When you restate the data, keep every word as it is and drop the images.
──────
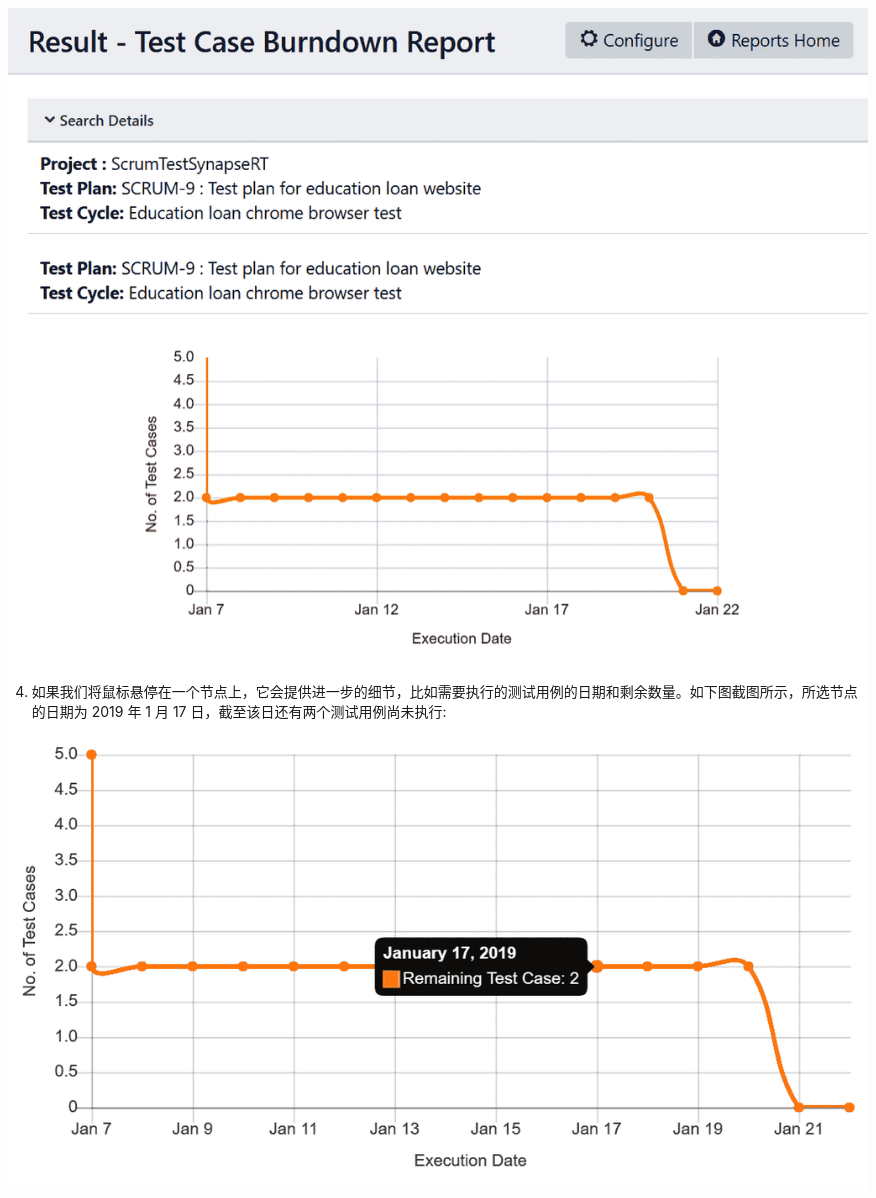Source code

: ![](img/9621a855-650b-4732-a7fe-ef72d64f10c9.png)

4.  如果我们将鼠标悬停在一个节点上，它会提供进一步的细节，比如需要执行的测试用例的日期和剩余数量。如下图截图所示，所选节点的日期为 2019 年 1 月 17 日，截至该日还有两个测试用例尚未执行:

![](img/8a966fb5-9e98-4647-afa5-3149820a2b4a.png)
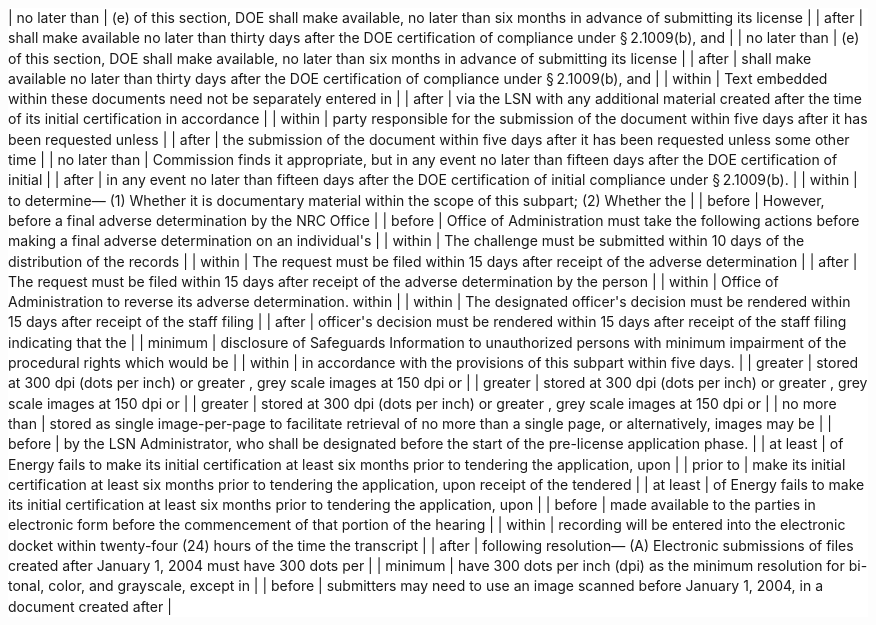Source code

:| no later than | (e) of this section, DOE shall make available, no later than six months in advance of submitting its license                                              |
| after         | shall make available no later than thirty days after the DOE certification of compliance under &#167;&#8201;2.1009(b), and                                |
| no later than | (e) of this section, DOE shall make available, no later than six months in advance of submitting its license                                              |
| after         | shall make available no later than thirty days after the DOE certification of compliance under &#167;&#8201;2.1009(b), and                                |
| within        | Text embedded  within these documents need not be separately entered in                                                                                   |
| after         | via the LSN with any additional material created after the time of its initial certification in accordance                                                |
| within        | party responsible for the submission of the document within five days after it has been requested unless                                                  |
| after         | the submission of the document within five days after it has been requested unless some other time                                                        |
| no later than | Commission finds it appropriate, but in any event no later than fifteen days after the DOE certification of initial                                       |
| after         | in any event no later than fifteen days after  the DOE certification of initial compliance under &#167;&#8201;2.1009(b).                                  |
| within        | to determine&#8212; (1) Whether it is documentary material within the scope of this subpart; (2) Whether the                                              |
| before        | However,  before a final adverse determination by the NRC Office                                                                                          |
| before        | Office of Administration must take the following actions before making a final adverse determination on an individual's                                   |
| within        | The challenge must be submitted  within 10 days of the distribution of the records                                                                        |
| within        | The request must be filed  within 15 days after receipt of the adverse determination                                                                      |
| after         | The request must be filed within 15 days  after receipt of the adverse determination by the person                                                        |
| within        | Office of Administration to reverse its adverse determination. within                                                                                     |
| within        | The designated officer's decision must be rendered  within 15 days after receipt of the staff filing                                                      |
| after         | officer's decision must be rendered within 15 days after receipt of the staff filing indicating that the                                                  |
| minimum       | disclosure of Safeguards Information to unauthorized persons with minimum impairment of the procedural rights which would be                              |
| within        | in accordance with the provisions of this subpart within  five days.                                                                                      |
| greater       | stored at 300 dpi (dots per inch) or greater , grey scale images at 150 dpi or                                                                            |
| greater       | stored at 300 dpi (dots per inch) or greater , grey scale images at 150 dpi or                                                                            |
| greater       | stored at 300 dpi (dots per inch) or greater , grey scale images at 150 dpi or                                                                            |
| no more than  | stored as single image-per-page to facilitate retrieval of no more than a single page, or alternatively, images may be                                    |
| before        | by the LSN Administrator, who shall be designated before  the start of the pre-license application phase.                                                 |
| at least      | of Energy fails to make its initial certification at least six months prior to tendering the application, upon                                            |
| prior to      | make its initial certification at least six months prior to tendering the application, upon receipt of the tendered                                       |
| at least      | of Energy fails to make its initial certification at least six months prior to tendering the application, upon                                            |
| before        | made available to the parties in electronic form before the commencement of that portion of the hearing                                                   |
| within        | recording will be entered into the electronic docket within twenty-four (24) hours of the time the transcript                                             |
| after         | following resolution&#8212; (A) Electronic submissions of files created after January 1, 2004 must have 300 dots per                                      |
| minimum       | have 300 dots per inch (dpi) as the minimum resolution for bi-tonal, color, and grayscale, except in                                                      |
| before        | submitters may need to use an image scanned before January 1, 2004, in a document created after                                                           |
──────
EXPECTED ANSWER –
Source code

: ![](img/9621a855-650b-4732-a7fe-ef72d64f10c9.png)

4.  如果我们将鼠标悬停在一个节点上，它会提供进一步的细节，比如需要执行的测试用例的日期和剩余数量。如下图截图所示，所选节点的日期为 2019 年 1 月 17 日，截至该日还有两个测试用例尚未执行:

![](img/8a966fb5-9e98-4647-afa5-3149820a2b4a.png)
Source code

:| no later than | (e) of this section, DOE shall make available, no later than six months in advance of submitting its license                                              |
| after         | shall make available no later than thirty days after the DOE certification of compliance under &#167;&#8201;2.1009(b), and                                |
| no later than | (e) of this section, DOE shall make available, no later than six months in advance of submitting its license                                              |
| after         | shall make available no later than thirty days after the DOE certification of compliance under &#167;&#8201;2.1009(b), and                                |
| within        | Text embedded  within these documents need not be separately entered in                                                                                   |
| after         | via the LSN with any additional material created after the time of its initial certification in accordance                                                |
| within        | party responsible for the submission of the document within five days after it has been requested unless                                                  |
| after         | the submission of the document within five days after it has been requested unless some other time                                                        |
| no later than | Commission finds it appropriate, but in any event no later than fifteen days after the DOE certification of initial                                       |
| after         | in any event no later than fifteen days after  the DOE certification of initial compliance under &#167;&#8201;2.1009(b).                                  |
| within        | to determine&#8212; (1) Whether it is documentary material within the scope of this subpart; (2) Whether the                                              |
| before        | However,  before a final adverse determination by the NRC Office                                                                                          |
| before        | Office of Administration must take the following actions before making a final adverse determination on an individual's                                   |
| within        | The challenge must be submitted  within 10 days of the distribution of the records                                                                        |
| within        | The request must be filed  within 15 days after receipt of the adverse determination                                                                      |
| after         | The request must be filed within 15 days  after receipt of the adverse determination by the person                                                        |
| within        | Office of Administration to reverse its adverse determination. within                                                                                     |
| within        | The designated officer's decision must be rendered  within 15 days after receipt of the staff filing                                                      |
| after         | officer's decision must be rendered within 15 days after receipt of the staff filing indicating that the                                                  |
| minimum       | disclosure of Safeguards Information to unauthorized persons with minimum impairment of the procedural rights which would be                              |
| within        | in accordance with the provisions of this subpart within  five days.                                                                                      |
| greater       | stored at 300 dpi (dots per inch) or greater , grey scale images at 150 dpi or                                                                            |
| greater       | stored at 300 dpi (dots per inch) or greater , grey scale images at 150 dpi or                                                                            |
| greater       | stored at 300 dpi (dots per inch) or greater , grey scale images at 150 dpi or                                                                            |
| no more than  | stored as single image-per-page to facilitate retrieval of no more than a single page, or alternatively, images may be                                    |
| before        | by the LSN Administrator, who shall be designated before  the start of the pre-license application phase.                                                 |
| at least      | of Energy fails to make its initial certification at least six months prior to tendering the application, upon                                            |
| prior to      | make its initial certification at least six months prior to tendering the application, upon receipt of the tendered                                       |
| at least      | of Energy fails to make its initial certification at least six months prior to tendering the application, upon                                            |
| before        | made available to the parties in electronic form before the commencement of that portion of the hearing                                                   |
| within        | recording will be entered into the electronic docket within twenty-four (24) hours of the time the transcript                                             |
| after         | following resolution&#8212; (A) Electronic submissions of files created after January 1, 2004 must have 300 dots per                                      |
| minimum       | have 300 dots per inch (dpi) as the minimum resolution for bi-tonal, color, and grayscale, except in                                                      |
| before        | submitters may need to use an image scanned before January 1, 2004, in a document created after                                                           |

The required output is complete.